Things to consider: Does the community have a forward-looking healthcare care system including one that is integrated with a local university/community college? How well did the hospital provide services to the community during the COVID-19 outbreak in 2020? Was the state government active in such a way as to minimize COVID-19 impact on its citizens and businesses without forcing severe lockdowns?

Healthcare has definitely moved up the list of the quality-of-life issues.

INFRASTRUCTURE

The U.S. Congress is considering an infrastructure bill to be spent over five years. The bill includes provisions for investments in roads, bridges, passenger and freight rail, electric grid expansion, broadband internet access, modernization and expansion of transit systems, and other projects. If passed, Congress will determine the location of these investments.

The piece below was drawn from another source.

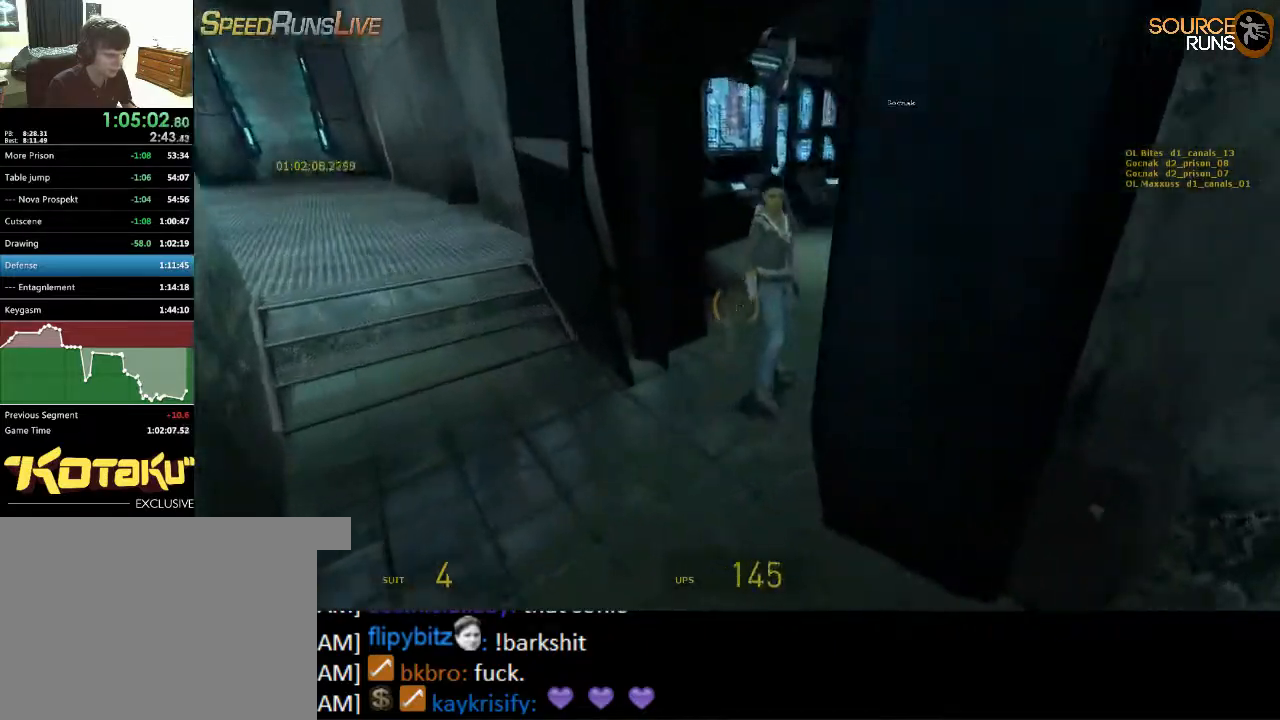
{"keys": [], "mouse": [], "events": []}
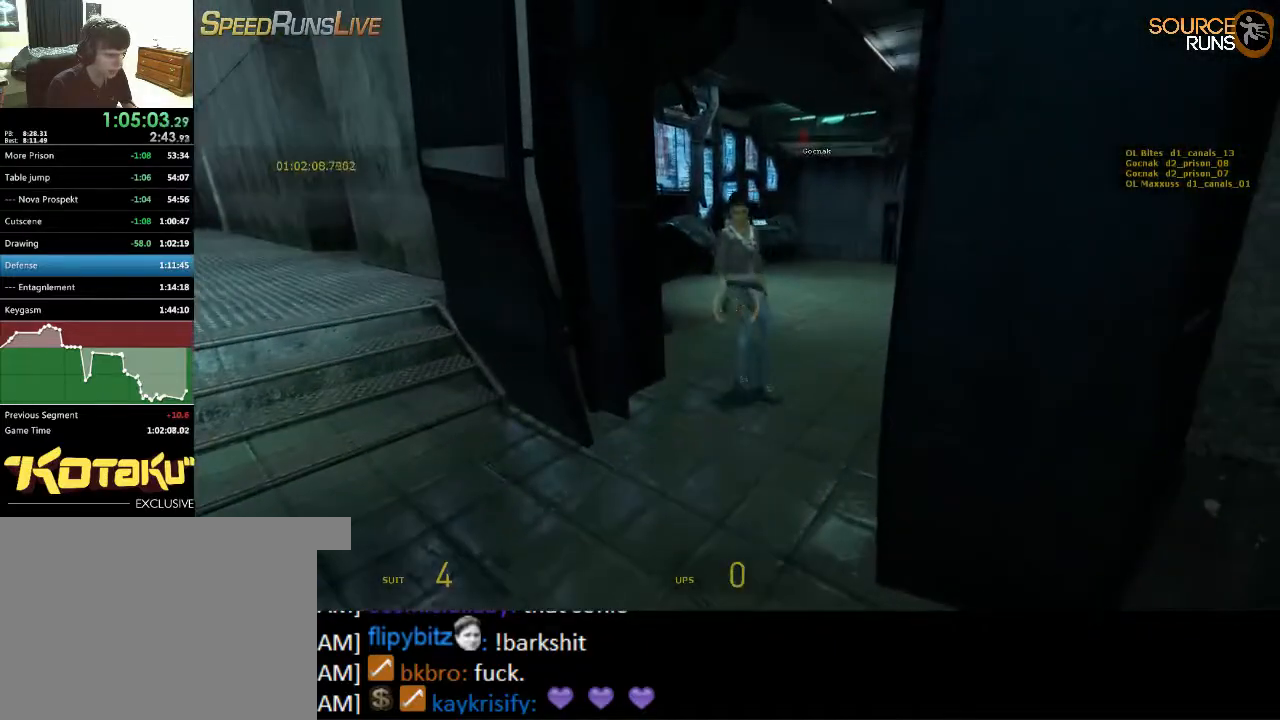
{"keys": [], "mouse": [], "events": []}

Infrastructure at the local site is critical. Sites should have all utilities available at or near the site location including electricity, water, sewer, and internet access. The site should have interstate access, and, if needed, a rail spur. The size of the site may be critical. Having multiple sites or a larger site that could be subdivided can provide an advantage in consideration.

IN CONCLUSION

We looked at Foreign Direct Investment from the perspective of building a new plant and did not delve into the other forms that include investments in existing businesses, or stock purchases. It is not an easy task to attract this type of investment to your community. Assuming you are ready, you must be willing to outreach through direct communications via internet, targeted advertising, attending international conferences, and personal visits to companies you believe would be a good fit for your community.

Waco, Texas has experienced success with FDIs in the last several years, and most recently with multiple announcements from companies representing the countries of Germany, Mexico and Canada. Waco checks all the boxes for many potential greenfield investments and is certain to announce many more FDIs in the future!